### Task instructions
Could you set down exactly the lines in the records below between the line holding "X135890000Y-105712500D03*" and the line holding "X146065000Y-97695000D03*", inclusive?

#### Input for this task

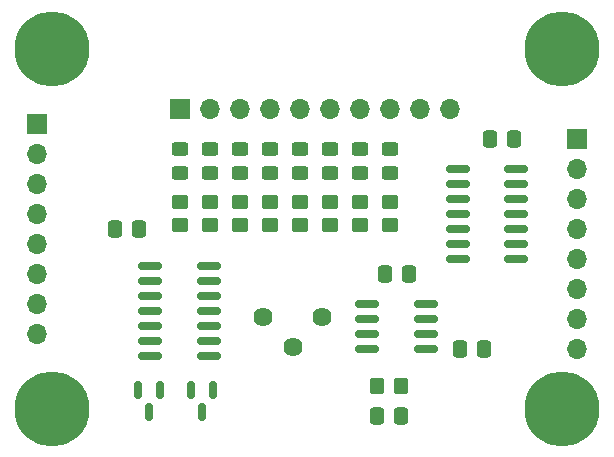
<source format=gbr>
%TF.GenerationSoftware,KiCad,Pcbnew,8.0.1-8.0.1-1~ubuntu22.04.1*%
%TF.CreationDate,2024-05-16T15:07:57-04:00*%
%TF.ProjectId,block-diagram-alex,626c6f63-6b2d-4646-9961-6772616d2d61,rev?*%
%TF.SameCoordinates,Original*%
%TF.FileFunction,Soldermask,Top*%
%TF.FilePolarity,Negative*%
%FSLAX46Y46*%
G04 Gerber Fmt 4.6, Leading zero omitted, Abs format (unit mm)*
G04 Created by KiCad (PCBNEW 8.0.1-8.0.1-1~ubuntu22.04.1) date 2024-05-16 15:07:57*
%MOMM*%
%LPD*%
G01*
G04 APERTURE LIST*
G04 Aperture macros list*
%AMRoundRect*
0 Rectangle with rounded corners*
0 $1 Rounding radius*
0 $2 $3 $4 $5 $6 $7 $8 $9 X,Y pos of 4 corners*
0 Add a 4 corners polygon primitive as box body*
4,1,4,$2,$3,$4,$5,$6,$7,$8,$9,$2,$3,0*
0 Add four circle primitives for the rounded corners*
1,1,$1+$1,$2,$3*
1,1,$1+$1,$4,$5*
1,1,$1+$1,$6,$7*
1,1,$1+$1,$8,$9*
0 Add four rect primitives between the rounded corners*
20,1,$1+$1,$2,$3,$4,$5,0*
20,1,$1+$1,$4,$5,$6,$7,0*
20,1,$1+$1,$6,$7,$8,$9,0*
20,1,$1+$1,$8,$9,$2,$3,0*%
G04 Aperture macros list end*
%ADD10C,6.350000*%
%ADD11RoundRect,0.250000X-0.450000X0.350000X-0.450000X-0.350000X0.450000X-0.350000X0.450000X0.350000X0*%
%ADD12RoundRect,0.250000X-0.450000X0.325000X-0.450000X-0.325000X0.450000X-0.325000X0.450000X0.325000X0*%
%ADD13RoundRect,0.150000X-0.825000X-0.150000X0.825000X-0.150000X0.825000X0.150000X-0.825000X0.150000X0*%
%ADD14RoundRect,0.250000X0.450000X-0.350000X0.450000X0.350000X-0.450000X0.350000X-0.450000X-0.350000X0*%
%ADD15RoundRect,0.250000X-0.350000X-0.450000X0.350000X-0.450000X0.350000X0.450000X-0.350000X0.450000X0*%
%ADD16RoundRect,0.250000X0.337500X0.475000X-0.337500X0.475000X-0.337500X-0.475000X0.337500X-0.475000X0*%
%ADD17RoundRect,0.150000X-0.150000X0.587500X-0.150000X-0.587500X0.150000X-0.587500X0.150000X0.587500X0*%
%ADD18R,1.700000X1.700000*%
%ADD19O,1.700000X1.700000*%
%ADD20RoundRect,0.250000X-0.337500X-0.475000X0.337500X-0.475000X0.337500X0.475000X-0.337500X0.475000X0*%
%ADD21C,1.620000*%
G04 APERTURE END LIST*
D10*
%TO.C,H3*%
X123190000Y-105410000D03*
%TD*%
%TO.C,H2*%
X166370000Y-74930000D03*
%TD*%
D11*
%TO.C,R4*%
X146685000Y-87900000D03*
X146685000Y-89900000D03*
%TD*%
D12*
%TO.C,D8*%
X133985000Y-83430000D03*
X133985000Y-85480000D03*
%TD*%
D10*
%TO.C,H4*%
X166370000Y-105410000D03*
%TD*%
D12*
%TO.C,D2*%
X151765000Y-83430000D03*
X151765000Y-85480000D03*
%TD*%
D13*
%TO.C,U3*%
X157545000Y-85090000D03*
X157545000Y-86360000D03*
X157545000Y-87630000D03*
X157545000Y-88900000D03*
X157545000Y-90170000D03*
X157545000Y-91440000D03*
X157545000Y-92710000D03*
X162495000Y-92710000D03*
X162495000Y-91440000D03*
X162495000Y-90170000D03*
X162495000Y-88900000D03*
X162495000Y-87630000D03*
X162495000Y-86360000D03*
X162495000Y-85090000D03*
%TD*%
D14*
%TO.C,R9*%
X133985000Y-89900000D03*
X133985000Y-87900000D03*
%TD*%
D11*
%TO.C,R5*%
X144145000Y-87900000D03*
X144145000Y-89900000D03*
%TD*%
D15*
%TO.C,R2*%
X150700000Y-103505000D03*
X152700000Y-103505000D03*
%TD*%
D12*
%TO.C,D4*%
X144145000Y-83430000D03*
X144145000Y-85480000D03*
%TD*%
D16*
%TO.C,C1*%
X162327500Y-82550000D03*
X160252500Y-82550000D03*
%TD*%
D14*
%TO.C,R7*%
X139065000Y-89900000D03*
X139065000Y-87900000D03*
%TD*%
D16*
%TO.C,C4*%
X152737500Y-106045000D03*
X150662500Y-106045000D03*
%TD*%
D12*
%TO.C,D1*%
X149225000Y-83430000D03*
X149225000Y-85480000D03*
%TD*%
D11*
%TO.C,R1*%
X149225000Y-87900000D03*
X149225000Y-89900000D03*
%TD*%
D17*
%TO.C,Q3*%
X136840000Y-103837500D03*
X134940000Y-103837500D03*
X135890000Y-105712500D03*
%TD*%
%TO.C,Q4*%
X132330000Y-103837500D03*
X130430000Y-103837500D03*
X131380000Y-105712500D03*
%TD*%
D18*
%TO.C,J3*%
X133985000Y-80010000D03*
D19*
X136525000Y-80010000D03*
X139065000Y-80010000D03*
X141605000Y-80010000D03*
X144145000Y-80010000D03*
X146685000Y-80010000D03*
X149225000Y-80010000D03*
X151765000Y-80010000D03*
X154305000Y-80010000D03*
X156845000Y-80010000D03*
%TD*%
D20*
%TO.C,C5*%
X157712500Y-100330000D03*
X159787500Y-100330000D03*
%TD*%
D14*
%TO.C,R8*%
X136525000Y-89900000D03*
X136525000Y-87900000D03*
%TD*%
D16*
%TO.C,C2*%
X130577500Y-90170000D03*
X128502500Y-90170000D03*
%TD*%
D12*
%TO.C,D6*%
X139065000Y-83430000D03*
X139065000Y-85480000D03*
%TD*%
D16*
%TO.C,C3*%
X153437500Y-93980000D03*
X151362500Y-93980000D03*
%TD*%
D10*
%TO.C,H1*%
X123190000Y-74930000D03*
%TD*%
D11*
%TO.C,R6*%
X141605000Y-87900000D03*
X141605000Y-89900000D03*
%TD*%
D12*
%TO.C,D5*%
X141605000Y-83430000D03*
X141605000Y-85480000D03*
%TD*%
%TO.C,D7*%
X136525000Y-83430000D03*
X136525000Y-85480000D03*
%TD*%
D11*
%TO.C,R3*%
X151765000Y-87900000D03*
X151765000Y-89900000D03*
%TD*%
D12*
%TO.C,D3*%
X146685000Y-83430000D03*
X146685000Y-85480000D03*
%TD*%
D13*
%TO.C,U6*%
X149860000Y-96520000D03*
X149860000Y-97790000D03*
X149860000Y-99060000D03*
X149860000Y-100330000D03*
X154810000Y-100330000D03*
X154810000Y-99060000D03*
X154810000Y-97790000D03*
X154810000Y-96520000D03*
%TD*%
%TO.C,U1*%
X131510000Y-93345000D03*
X131510000Y-94615000D03*
X131510000Y-95885000D03*
X131510000Y-97155000D03*
X131510000Y-98425000D03*
X131510000Y-99695000D03*
X131510000Y-100965000D03*
X136460000Y-100965000D03*
X136460000Y-99695000D03*
X136460000Y-98425000D03*
X136460000Y-97155000D03*
X136460000Y-95885000D03*
X136460000Y-94615000D03*
X136460000Y-93345000D03*
%TD*%
D21*
%TO.C,RV1*%
X146065000Y-97695000D03*
X143565000Y-100195000D03*
X141065000Y-97695000D03*
%TD*%
D18*
%TO.C,J2*%
X167640000Y-82550000D03*
D19*
X167640000Y-85090000D03*
X167640000Y-87630000D03*
X167640000Y-90170000D03*
X167640000Y-92710000D03*
X167640000Y-95250000D03*
X167640000Y-97790000D03*
X167640000Y-100330000D03*
%TD*%
D18*
%TO.C,J1*%
X121920000Y-81280000D03*
D19*
X121920000Y-83820000D03*
X121920000Y-86360000D03*
X121920000Y-88900000D03*
X121920000Y-91440000D03*
X121920000Y-93980000D03*
X121920000Y-96520000D03*
X121920000Y-99060000D03*
%TD*%
M02*

</source>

########

### Solution for this task
X135890000Y-105712500D03*
%TD*%
%TO.C,Q4*%
X132330000Y-103837500D03*
X130430000Y-103837500D03*
X131380000Y-105712500D03*
%TD*%
D18*
%TO.C,J3*%
X133985000Y-80010000D03*
D19*
X136525000Y-80010000D03*
X139065000Y-80010000D03*
X141605000Y-80010000D03*
X144145000Y-80010000D03*
X146685000Y-80010000D03*
X149225000Y-80010000D03*
X151765000Y-80010000D03*
X154305000Y-80010000D03*
X156845000Y-80010000D03*
%TD*%
D20*
%TO.C,C5*%
X157712500Y-100330000D03*
X159787500Y-100330000D03*
%TD*%
D14*
%TO.C,R8*%
X136525000Y-89900000D03*
X136525000Y-87900000D03*
%TD*%
D16*
%TO.C,C2*%
X130577500Y-90170000D03*
X128502500Y-90170000D03*
%TD*%
D12*
%TO.C,D6*%
X139065000Y-83430000D03*
X139065000Y-85480000D03*
%TD*%
D16*
%TO.C,C3*%
X153437500Y-93980000D03*
X151362500Y-93980000D03*
%TD*%
D10*
%TO.C,H1*%
X123190000Y-74930000D03*
%TD*%
D11*
%TO.C,R6*%
X141605000Y-87900000D03*
X141605000Y-89900000D03*
%TD*%
D12*
%TO.C,D5*%
X141605000Y-83430000D03*
X141605000Y-85480000D03*
%TD*%
%TO.C,D7*%
X136525000Y-83430000D03*
X136525000Y-85480000D03*
%TD*%
D11*
%TO.C,R3*%
X151765000Y-87900000D03*
X151765000Y-89900000D03*
%TD*%
D12*
%TO.C,D3*%
X146685000Y-83430000D03*
X146685000Y-85480000D03*
%TD*%
D13*
%TO.C,U6*%
X149860000Y-96520000D03*
X149860000Y-97790000D03*
X149860000Y-99060000D03*
X149860000Y-100330000D03*
X154810000Y-100330000D03*
X154810000Y-99060000D03*
X154810000Y-97790000D03*
X154810000Y-96520000D03*
%TD*%
%TO.C,U1*%
X131510000Y-93345000D03*
X131510000Y-94615000D03*
X131510000Y-95885000D03*
X131510000Y-97155000D03*
X131510000Y-98425000D03*
X131510000Y-99695000D03*
X131510000Y-100965000D03*
X136460000Y-100965000D03*
X136460000Y-99695000D03*
X136460000Y-98425000D03*
X136460000Y-97155000D03*
X136460000Y-95885000D03*
X136460000Y-94615000D03*
X136460000Y-93345000D03*
%TD*%
D21*
%TO.C,RV1*%
X146065000Y-97695000D03*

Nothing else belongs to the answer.